Os carros de boi de Alenquer

Um carro de boi em Alenquer nos dias atuais.
Fonte: Jabert Diniz Júnior


 Por: Jabert Diniz Júnior

Meu filho, corre ali na beira e chama um carreiro pra vir aqui! De preferência, o seu Júlio!”

Ah, quantas vezes, quando era criança, recebi essa ordem da minha mãe, da vó Niquita ou do vô Zé Hage! 

Seu Júlio, eu já conhecia. Todo moleque dali do Centro o conhecia. Seu Júlio, neste caso, era um dono de carro de boi da cidade. Era o carreiro da preferência da minha mãe e dos meus avós.

Carreiros ou carroceiros, assim eram chamados os donos dos carros de boi de Alenquer.

Havia muitos carreiros na cidade naquele tempo. Os carros de boi davam a tônica nas ruas de Alenquer. Nos carros de boi é que eram transportadas as mercadorias que chegavam de barco da cidade vizinha Santarém e de Manaus ou das comunidades próximas. Eram eles, os carros de boi, que transportavam mudanças, materiais de construção, aterros e todos os outros tipos de mercadorias.

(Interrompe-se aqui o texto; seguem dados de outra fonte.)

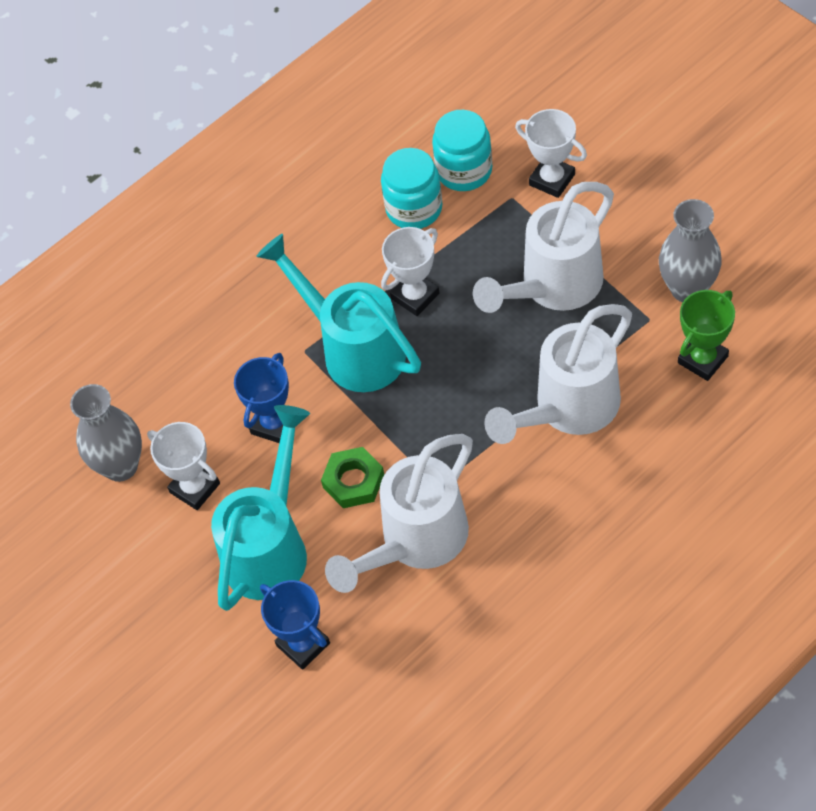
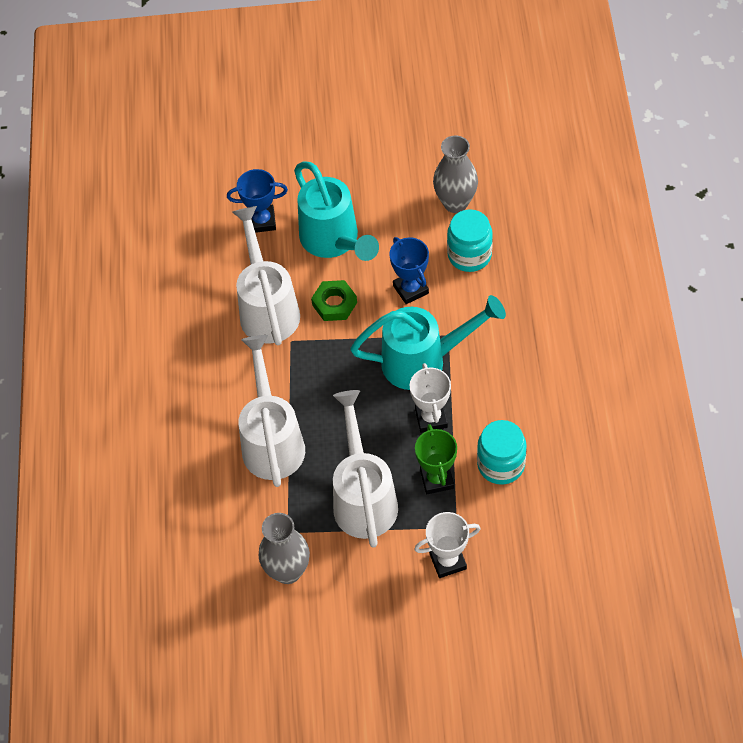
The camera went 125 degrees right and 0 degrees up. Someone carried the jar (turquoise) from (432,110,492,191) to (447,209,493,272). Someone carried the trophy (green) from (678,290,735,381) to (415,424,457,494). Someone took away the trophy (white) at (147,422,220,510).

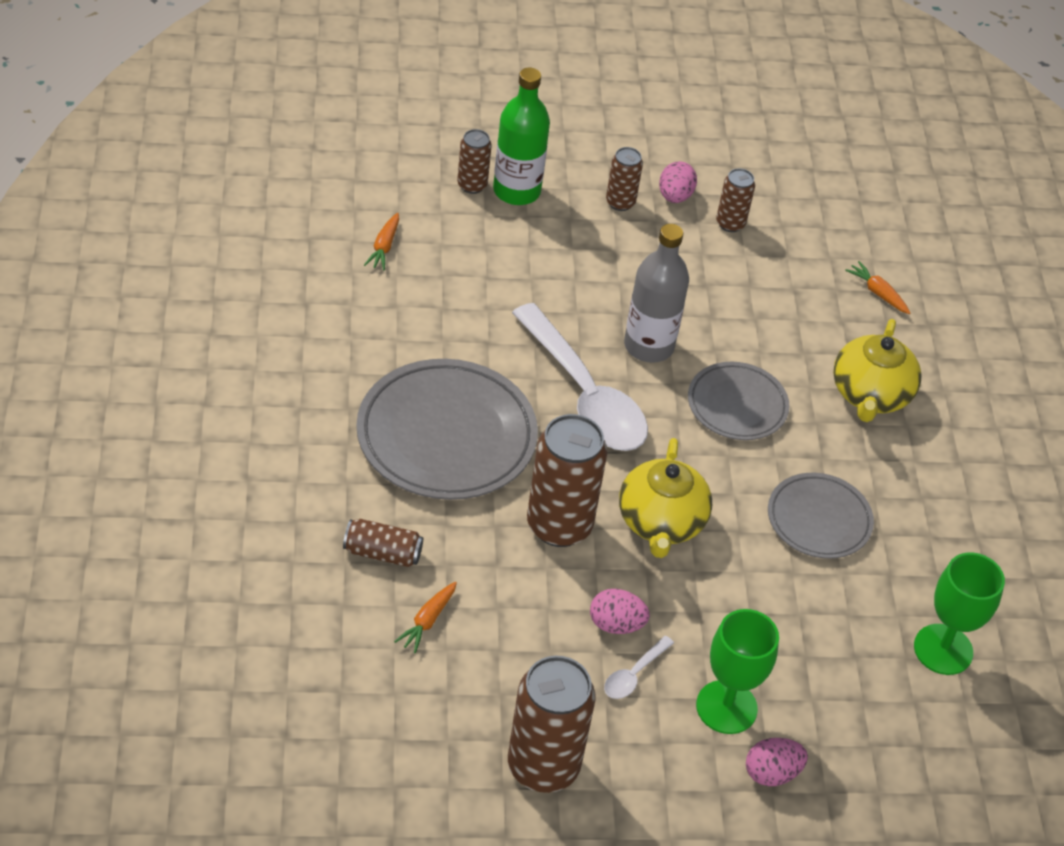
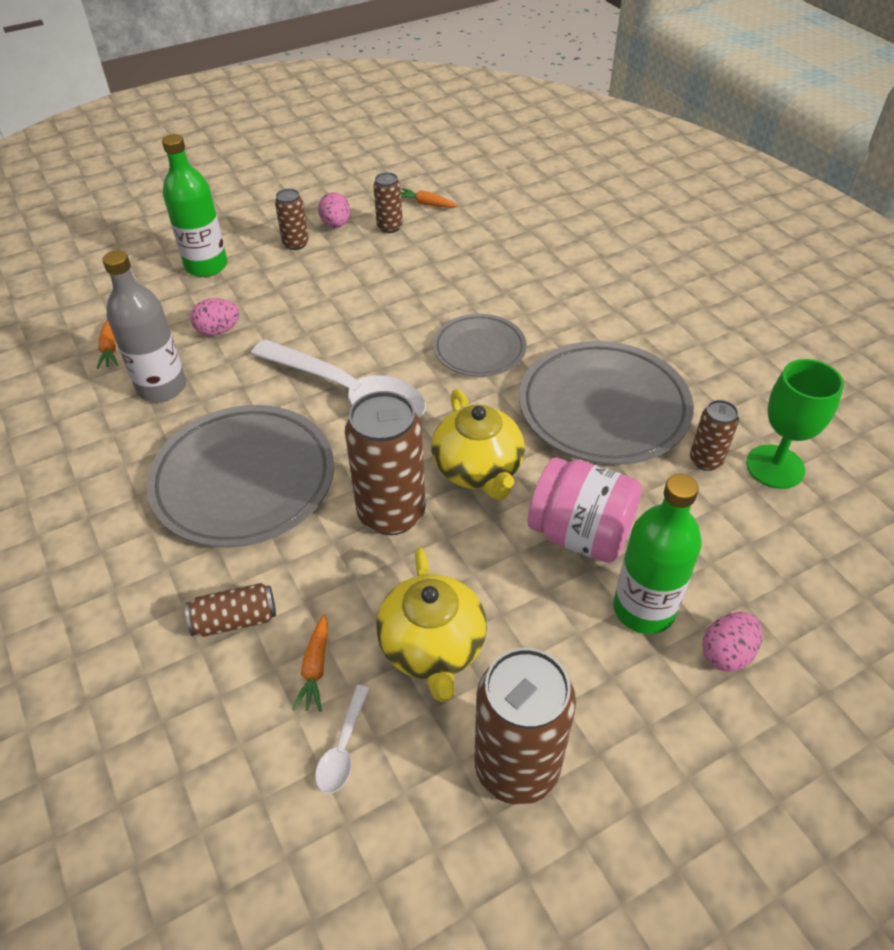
The camera went 20 degrees left and 0 degrees up. Someone carried the can (brown) from (457,129,492,194) to (690,400,739,471). Someone carried the bottle (grey) from (624,224,689,363) to (102,250,186,402). Someone carried the carrot (orange) from (845,261,910,314) to (401,188,458,208). Someone carried the teapot (yellow) from (833,319,922,422) to (376,547,487,702). Someone scaled the plate (grey) at (768,473,874,559) by 1.71. Someone carried the egg (pink) from (590,589,650,634) to (190,298,240,336). Someone swapped the goblet (green) at (696,609,779,734) for the bottle (green) at (614,474,702,634). Someone carried the spoon (white) from (604,636,674,699) to (315,685,370,794). Someone put down the jar (pink) at (527,457,642,563).

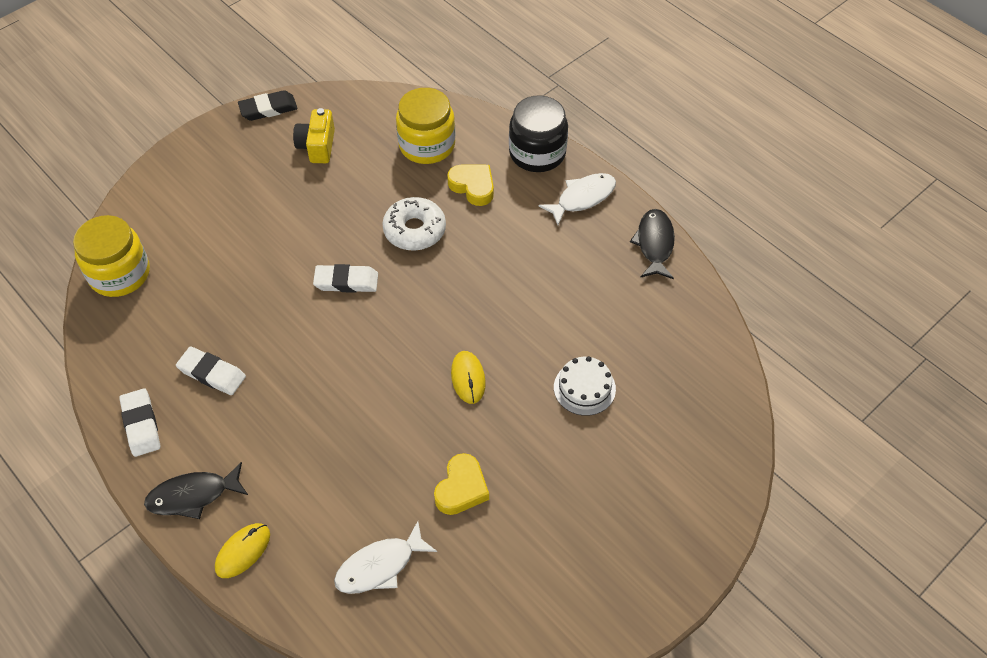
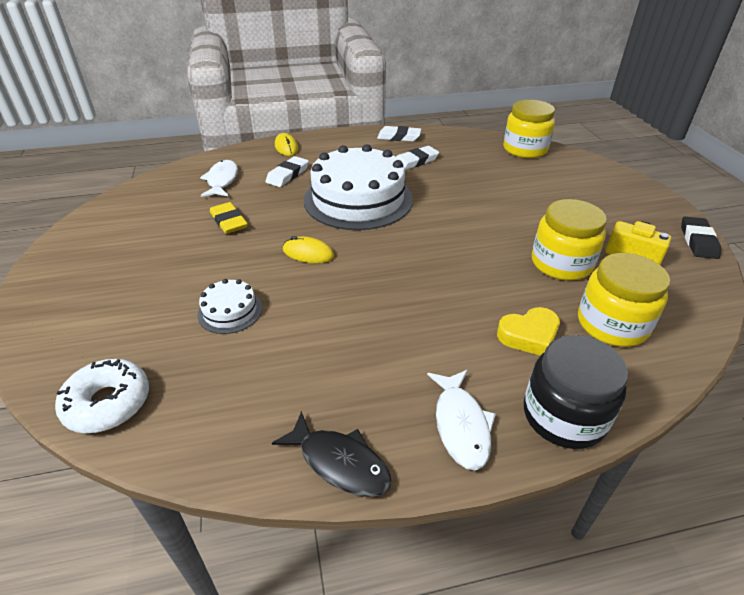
The camera went 120 degrees right and 15 degrees down. Someone carried the donut (white) from (382,197,446,251) to (55,359,149,433). Someone carried the eraser (white) from (313,264,378,293) to (266,156,309,187). Someone swapped the heart (yellow) at (434,453,489,515) for the eraser (yellow) at (210,202,248,234). Someone took away the fish (black) at (144,462,248,519). Someone put down the cake (white) at (304,144,413,230). Someone put down the jar (yellow) at (532,199,607,281).

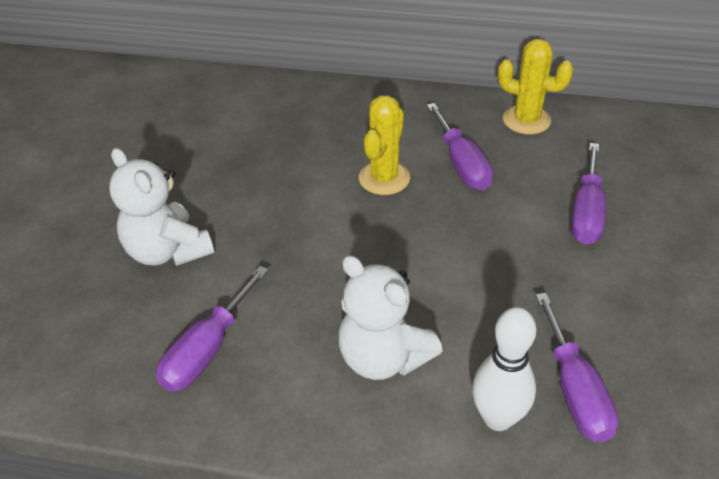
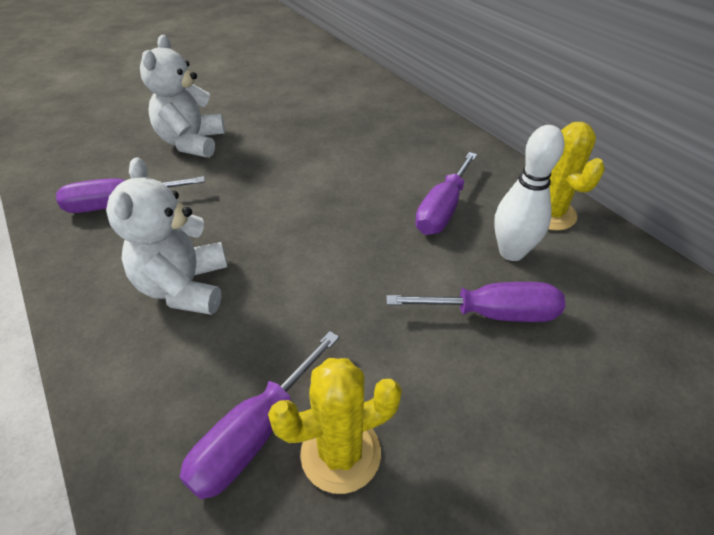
The camera went 45 degrees right and 0 degrees up. Someone carried the cactus (yellow) from (359,96,410,195) to (268,358,402,494). Someone rotated the screwdriver (purple) at (571,143,606,245) by 150 degrees counterclockwise. Someone carried the bowling pin (white) from (472,307,536,431) to (494,125,565,261).

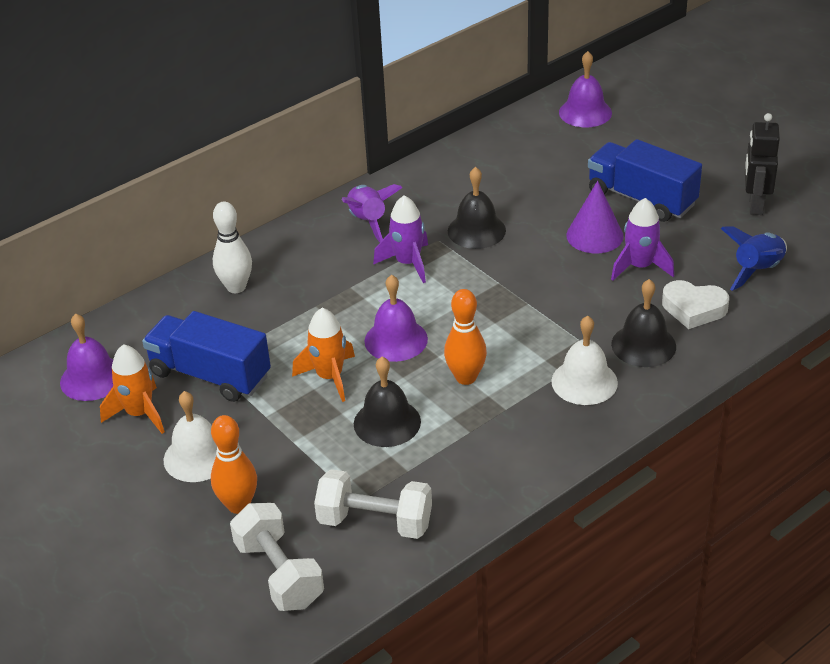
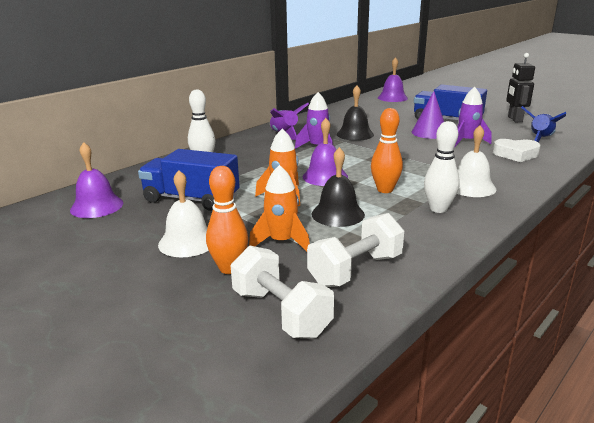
The camera went 10 degrees left and 15 degrees down. Someone took away the bell (black) at (611,279,676,367). Someone carried the rocket (orange) from (100,344,165,434) to (249,165,310,251). Someone rotated the dumbbell (white) at (314,469,432,539) by 45 degrees counterclockwise. Someone put down the bowling pin (white) at (424,121,460,213).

E transportavam pessoas também. Até noivas já chegaram à igreja em carros de boi, dizem alguns antigos ximangos.

Seu Júlio, seu Eurico, seu Dalmo, seu Beleza, seu Binga, e tantos outros fizeram desse meio de transporte, seu ganha-pão, sua profissão. Eram os carreiros de Alenquer.

Havia também o seu “Minildes” (Omenídio Nunes Leitão), o lendário carreiro que dava nome dos políticos ximangos aos seus bois.

Seu Minildes, como era chamado, só fui conhecer muitos anos depois, já que, quando eu era criança, ele trabalhava geralmente em outros bairros da cidade.

Sobre o seu Minildes, é possível ler uma deliciosa crônica do amigo Silvan Cardoso, denominado: “O carroceiro que deu nome de político aos bois em Alenquer”, na página https://www.jesocarneiro.com.br/perfil/o-carroceiro-que-deu-nome-de-politico-aos-bois-em-alenquer-por-silvan-cardoso.html.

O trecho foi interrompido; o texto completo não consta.